Hello phaeton. Have you tried setting the "safe mode" boot option?


(Click me)


----------



## phaeton (Oct 2, 2015)

Hi UnixRocks.  Unfortunately I don't even make it to that menu.


----------



## UnixRocks (Oct 2, 2015)

Ah, okay. I didn't catch that you were never getting to the menu. Yeah, that is a tough one. I have no more ideas for you at this point. Maybe it is just time to retire that old hardware if you want to run FreeBSD 10+. I know, I know, I am a pack-rat too and love running old hardware with *n?x systems installed. Unfortunately everything eventually gets left behind with the newer operating systems / distributions. I finally had to retire an old 386 PC about 3 years ago that got left behind even though it still worked okay. 

In any case, if I come up with anything else you can try I will follow up.


----------



## asteriskRoss (Oct 2, 2015)

Hi phaeton, welcome to the forums.  I run a couple of similarly aged but adequate FreeBSD machines at home, one of them even creaking along with ZFS, so you won't hear any jeering from me.  I imagine you are already running the most recently released BIOS for your motherboard but if not it would be worth updating and trying to boot from the CD again.  For my old machines I was surprised that there had been a BIOS update long after most of the machines would have been retired that added support for USB booting so you never know.

Failing that, since neither a USB memory stick nor PXE boot are options for you, you could try plugging your hard disk into a different i386 or amd64 machine and installing FreeBSD onto the disk using that machine.  Don't spend time configuring it; just set a root password.  Then put the hard disk back into your original machine and try booting from the hard disk.  If it works you can log in as root and run bsdconfig(8) to complete the same configuration you were offered during the installation.


----------



## phaeton (Oct 3, 2015)

asteriskRoss said:


> Hi phaeton, welcome to the forums.  I run a couple of similarly aged but adequate FreeBSD machines at home, one of them even creaking along with ZFS, so you won't hear any jeering from me.  I imagine you are already running the most recently released BIOS for your motherboard but if not it would be worth updating and trying to boot from the CD again.  For my old machines I was surprised that there had been a BIOS update long after most of the machines would have been retired that added support for USB booting so you never know.
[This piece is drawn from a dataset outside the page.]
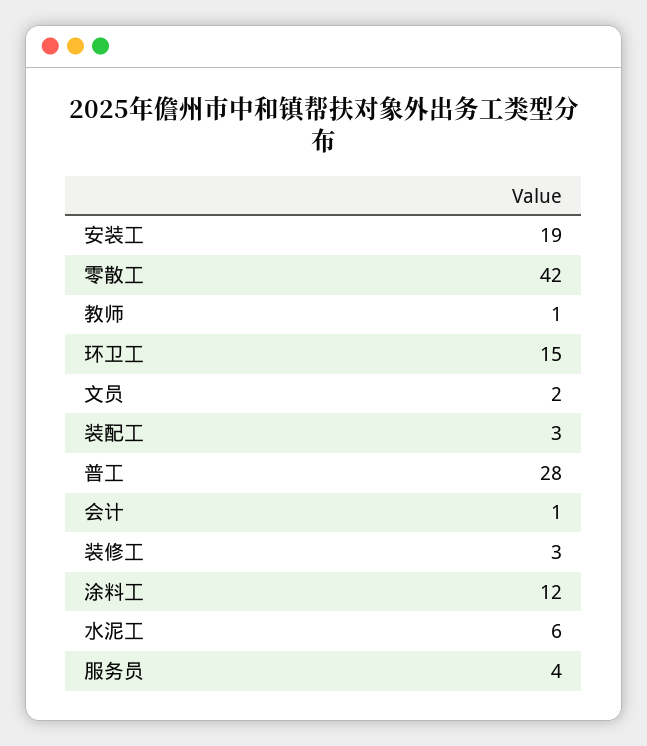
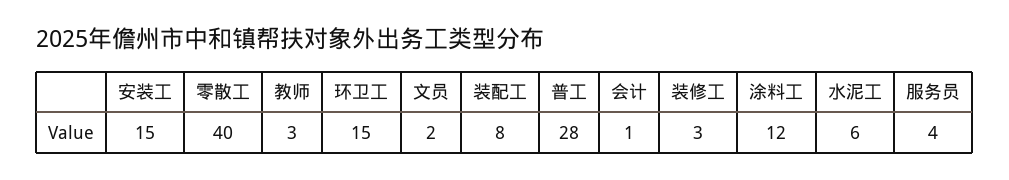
安装工: 19 -> 15
零散工: 42 -> 40
教师: 1 -> 3
装配工: 3 -> 8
I'm not sure if it's the latest or not.  I updated the BIOS in 2000 or 2001, but there may be another update for it.  Wouldn't you know that I just went through a bunch of old parts and manuals and I think I threw out the manual for this motherboard.  It isn't marked anywhere so I'll have to look and see if there's a way to nail down exactly which model it is.  The BIOS itself is a generic Award from the era and doesn't tell me much.  If not, it may be that it'll never be a FreeBSD machine again.  At least there are alternatives.



asteriskRoss said:


> Failing that, since neither a USB memory stick nor PXE boot are options for you, you could try plugging your hard disk into a different i386 or amd64 machine and installing FreeBSD onto the disk using that machine.  Don't spend time configuring it; just set a root password.  Then put the hard disk back into your original machine and try booting from the hard disk.  If it works you can log in as root and run bsdconfig(8) to complete the same configuration you were offered during the installation.



I thought of trying that, though I think it's more of a BIOS issue than a drive issue.  The irony is that this machine was destined to be a PXE server for install images for _other_ machines, mainly because I have a fleet of old iron with dying or dead optical drives.


----------



## asteriskRoss (Oct 3, 2015)

phaeton said:


> I thought of trying that [plugging your hard disk into a different i386 or amd64 machine and installing FreeBSD onto the disk using that machine], though I think it's more of a BIOS issue than a drive issue.


It was to overcome the CD loader/BIOS issue that I suggested it, not because I think your CD drive is broken (you said your optical drive worked fine with GNU/Linux CDs and others).  The CD bootloader is different code from the normal MBR bootloader, so if you can get around needing to boot from CD on that machine to install FreeBSD then the normal MBR bootloader may well work fine with your BIOS.  Using another machine (with a different BIOS) to install to your hard disk and then moving the disk back into the problematic machine would be a way to try that.  I hope that makes sense.


----------



## phaeton (Oct 3, 2015)

asteriskRoss said:
			
		

> The CD bootloader is different code from the normal MBR bootloader, so if you can get around needing to boot from CD on that machine



Ah... That part (different bootloaders) didn't occur to me, thanks.  Sorry I misinterpreted your reply previously.  Meanwhile, I might have some time tomorrow to give that a shot.


----------



## wblock@ (Oct 3, 2015)

Boot with Plop boot manager, and it can boot from USB.  Realize that using a machine that old is more of a hobby project like building a steam engine than a practical tool.


----------



## phaeton (Oct 4, 2015)

I did successfully install FreeBSD with the hard drive in another computer (p4).  Back in the K6-II all seems well.  I've dug into the BIOS update quest a little and it was a rabbit hole-  This motherboard was marketed under a dozen or so Taiwanese manufacturers and in a significant number of configurations (some of which are one-off model numbers).  Adding that we're talking nearly 20 years ago, this may be a real journey.

In any event, if I ever need to reinstall I know how to do it, and/or I'll try Plop like wblock@ suggested.  Also, I'm under no delusions that anything I do with this machine (or the handful of p4s in the same room) will be anything other than 'hobby level'.  I just hate to throw out a good, working system when I know it can still do useful things.


----------



## asteriskRoss (Oct 4, 2015)

I'm pleased you got your machine working, phaeton.



phaeton said:


> I'm under no delusions that anything I do with this machine (or the handful of p4s in the same room) will be anything other than 'hobby level'.  I just hate to throw out a good, working system when I know it can still do useful things.


The computing power of older machines is comparable to today's embedded systems or hobby hardware like the Raspberry Pi, so I totally agree with you that there is no need to throw out working systems.  Indeed, my systems at home are typically sourced from people doing exactly that.  Would I deploy a 15 year old machine as a mission-critical server at work?  Of course not.  However, for many purposes it would not be the capability of the hardware that would prevent me but the reliability.


----------